Task prompt: Look through the material below and copy exactly the lines from the line with "camera: 65 degrees right, 5 degrees down" to the line with "camera: 55 degrees right, 5 degrees up", those two lines included.
Records for the exercise below:
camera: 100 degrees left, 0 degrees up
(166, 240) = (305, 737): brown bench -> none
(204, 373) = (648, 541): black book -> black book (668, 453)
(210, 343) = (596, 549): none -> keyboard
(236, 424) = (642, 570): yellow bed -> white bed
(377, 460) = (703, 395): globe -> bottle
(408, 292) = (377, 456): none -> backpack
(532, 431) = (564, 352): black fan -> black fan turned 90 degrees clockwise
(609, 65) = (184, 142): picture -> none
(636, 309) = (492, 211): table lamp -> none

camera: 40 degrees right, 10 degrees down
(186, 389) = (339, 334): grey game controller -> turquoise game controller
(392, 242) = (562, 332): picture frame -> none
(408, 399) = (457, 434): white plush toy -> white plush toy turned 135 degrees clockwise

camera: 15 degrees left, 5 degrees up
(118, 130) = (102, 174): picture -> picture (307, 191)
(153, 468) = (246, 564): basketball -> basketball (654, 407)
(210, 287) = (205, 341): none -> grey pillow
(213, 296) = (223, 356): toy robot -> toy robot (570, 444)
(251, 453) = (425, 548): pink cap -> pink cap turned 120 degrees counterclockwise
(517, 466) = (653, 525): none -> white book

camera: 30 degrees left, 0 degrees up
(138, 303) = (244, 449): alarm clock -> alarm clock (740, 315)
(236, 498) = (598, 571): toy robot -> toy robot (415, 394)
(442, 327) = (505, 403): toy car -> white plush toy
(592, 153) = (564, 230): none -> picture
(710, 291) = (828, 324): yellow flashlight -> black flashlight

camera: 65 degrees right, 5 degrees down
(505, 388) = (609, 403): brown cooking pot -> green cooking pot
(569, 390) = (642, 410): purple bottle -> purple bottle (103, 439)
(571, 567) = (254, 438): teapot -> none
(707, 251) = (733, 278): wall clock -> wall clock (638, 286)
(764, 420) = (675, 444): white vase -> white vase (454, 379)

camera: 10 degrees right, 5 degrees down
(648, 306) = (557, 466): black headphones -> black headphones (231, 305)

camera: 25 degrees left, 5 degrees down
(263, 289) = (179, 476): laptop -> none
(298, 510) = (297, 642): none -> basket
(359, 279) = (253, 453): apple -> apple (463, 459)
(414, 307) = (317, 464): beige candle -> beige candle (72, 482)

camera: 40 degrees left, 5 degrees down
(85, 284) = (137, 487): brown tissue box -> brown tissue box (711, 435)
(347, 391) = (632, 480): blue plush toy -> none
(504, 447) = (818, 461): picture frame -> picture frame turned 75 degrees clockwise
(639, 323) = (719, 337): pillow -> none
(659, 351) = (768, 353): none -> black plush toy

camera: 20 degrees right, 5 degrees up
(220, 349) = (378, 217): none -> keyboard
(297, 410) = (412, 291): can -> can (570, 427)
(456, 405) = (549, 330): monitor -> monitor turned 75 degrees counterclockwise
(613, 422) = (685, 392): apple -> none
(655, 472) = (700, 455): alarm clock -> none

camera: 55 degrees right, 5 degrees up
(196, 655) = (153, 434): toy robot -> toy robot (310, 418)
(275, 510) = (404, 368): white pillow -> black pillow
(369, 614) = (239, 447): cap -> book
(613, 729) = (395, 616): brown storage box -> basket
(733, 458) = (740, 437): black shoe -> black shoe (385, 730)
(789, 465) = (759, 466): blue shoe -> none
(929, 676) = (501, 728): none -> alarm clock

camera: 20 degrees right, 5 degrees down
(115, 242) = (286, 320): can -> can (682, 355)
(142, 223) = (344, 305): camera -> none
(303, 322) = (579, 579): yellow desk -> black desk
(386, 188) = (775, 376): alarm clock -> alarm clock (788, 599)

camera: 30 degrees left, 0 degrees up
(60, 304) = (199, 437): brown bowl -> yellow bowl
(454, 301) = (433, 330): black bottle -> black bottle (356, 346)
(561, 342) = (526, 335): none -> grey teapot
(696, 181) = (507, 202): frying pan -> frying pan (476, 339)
End of Records for the exercise.
Solved problem:
camera: 65 degrees right, 5 degrees down
(505, 388) = (609, 403): brown cooking pot -> green cooking pot
(569, 390) = (642, 410): purple bottle -> purple bottle (103, 439)
(571, 567) = (254, 438): teapot -> none
(707, 251) = (733, 278): wall clock -> wall clock (638, 286)
(764, 420) = (675, 444): white vase -> white vase (454, 379)

camera: 10 degrees right, 5 degrees down
(648, 306) = (557, 466): black headphones -> black headphones (231, 305)

camera: 25 degrees left, 5 degrees down
(263, 289) = (179, 476): laptop -> none
(298, 510) = (297, 642): none -> basket
(359, 279) = (253, 453): apple -> apple (463, 459)
(414, 307) = (317, 464): beige candle -> beige candle (72, 482)

camera: 40 degrees left, 5 degrees down
(85, 284) = (137, 487): brown tissue box -> brown tissue box (711, 435)
(347, 391) = (632, 480): blue plush toy -> none
(504, 447) = (818, 461): picture frame -> picture frame turned 75 degrees clockwise
(639, 323) = (719, 337): pillow -> none
(659, 351) = (768, 353): none -> black plush toy

camera: 20 degrees right, 5 degrees up
(220, 349) = (378, 217): none -> keyboard
(297, 410) = (412, 291): can -> can (570, 427)
(456, 405) = (549, 330): monitor -> monitor turned 75 degrees counterclockwise
(613, 422) = (685, 392): apple -> none
(655, 472) = (700, 455): alarm clock -> none

camera: 55 degrees right, 5 degrees up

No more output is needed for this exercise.